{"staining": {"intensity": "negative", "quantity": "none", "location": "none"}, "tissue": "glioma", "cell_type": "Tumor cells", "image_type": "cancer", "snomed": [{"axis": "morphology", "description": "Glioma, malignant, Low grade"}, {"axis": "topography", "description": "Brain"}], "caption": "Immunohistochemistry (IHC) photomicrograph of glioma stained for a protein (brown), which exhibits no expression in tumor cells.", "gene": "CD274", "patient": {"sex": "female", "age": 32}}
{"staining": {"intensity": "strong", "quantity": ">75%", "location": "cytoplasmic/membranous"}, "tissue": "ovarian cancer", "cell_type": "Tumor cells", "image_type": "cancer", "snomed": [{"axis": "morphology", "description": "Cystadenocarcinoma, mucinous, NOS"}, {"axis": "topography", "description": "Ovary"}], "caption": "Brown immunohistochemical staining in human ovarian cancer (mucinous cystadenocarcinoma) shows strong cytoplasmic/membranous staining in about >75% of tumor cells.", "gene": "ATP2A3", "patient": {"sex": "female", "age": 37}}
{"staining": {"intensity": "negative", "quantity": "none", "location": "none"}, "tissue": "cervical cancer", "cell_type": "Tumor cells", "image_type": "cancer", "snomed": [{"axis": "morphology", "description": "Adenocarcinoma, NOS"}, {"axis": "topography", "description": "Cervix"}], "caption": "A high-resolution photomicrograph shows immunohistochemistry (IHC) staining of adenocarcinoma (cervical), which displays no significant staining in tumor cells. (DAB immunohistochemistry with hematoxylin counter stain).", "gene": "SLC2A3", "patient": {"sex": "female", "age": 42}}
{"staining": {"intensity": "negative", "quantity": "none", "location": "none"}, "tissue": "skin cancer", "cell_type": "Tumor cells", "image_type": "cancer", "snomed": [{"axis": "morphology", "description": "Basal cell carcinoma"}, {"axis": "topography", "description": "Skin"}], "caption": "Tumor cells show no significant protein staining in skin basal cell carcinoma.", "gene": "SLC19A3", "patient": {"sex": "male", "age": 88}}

------------------------

— WHAT TO PRODUCE —
Every line in the data above has to be retyped exactly.

— COMPLETED EXERCISE —
{"staining": {"intensity": "negative", "quantity": "none", "location": "none"}, "tissue": "glioma", "cell_type": "Tumor cells", "image_type": "cancer", "snomed": [{"axis": "morphology", "description": "Glioma, malignant, Low grade"}, {"axis": "topography", "description": "Brain"}], "caption": "Immunohistochemistry (IHC) photomicrograph of glioma stained for a protein (brown), which exhibits no expression in tumor cells.", "gene": "CD274", "patient": {"sex": "female", "age": 32}}
{"staining": {"intensity": "strong", "quantity": ">75%", "location": "cytoplasmic/membranous"}, "tissue": "ovarian cancer", "cell_type": "Tumor cells", "image_type": "cancer", "snomed": [{"axis": "morphology", "description": "Cystadenocarcinoma, mucinous, NOS"}, {"axis": "topography", "description": "Ovary"}], "caption": "Brown immunohistochemical staining in human ovarian cancer (mucinous cystadenocarcinoma) shows strong cytoplasmic/membranous staining in about >75% of tumor cells.", "gene": "ATP2A3", "patient": {"sex": "female", "age": 37}}
{"staining": {"intensity": "negative", "quantity": "none", "location": "none"}, "tissue": "cervical cancer", "cell_type": "Tumor cells", "image_type": "cancer", "snomed": [{"axis": "morphology", "description": "Adenocarcinoma, NOS"}, {"axis": "topography", "description": "Cervix"}], "caption": "A high-resolution photomicrograph shows immunohistochemistry (IHC) staining of adenocarcinoma (cervical), which displays no significant staining in tumor cells. (DAB immunohistochemistry with hematoxylin counter stain).", "gene": "SLC2A3", "patient": {"sex": "female", "age": 42}}
{"staining": {"intensity": "negative", "quantity": "none", "location": "none"}, "tissue": "skin cancer", "cell_type": "Tumor cells", "image_type": "cancer", "snomed": [{"axis": "morphology", "description": "Basal cell carcinoma"}, {"axis": "topography", "description": "Skin"}], "caption": "Tumor cells show no significant protein staining in skin basal cell carcinoma.", "gene": "SLC19A3", "patient": {"sex": "male", "age": 88}}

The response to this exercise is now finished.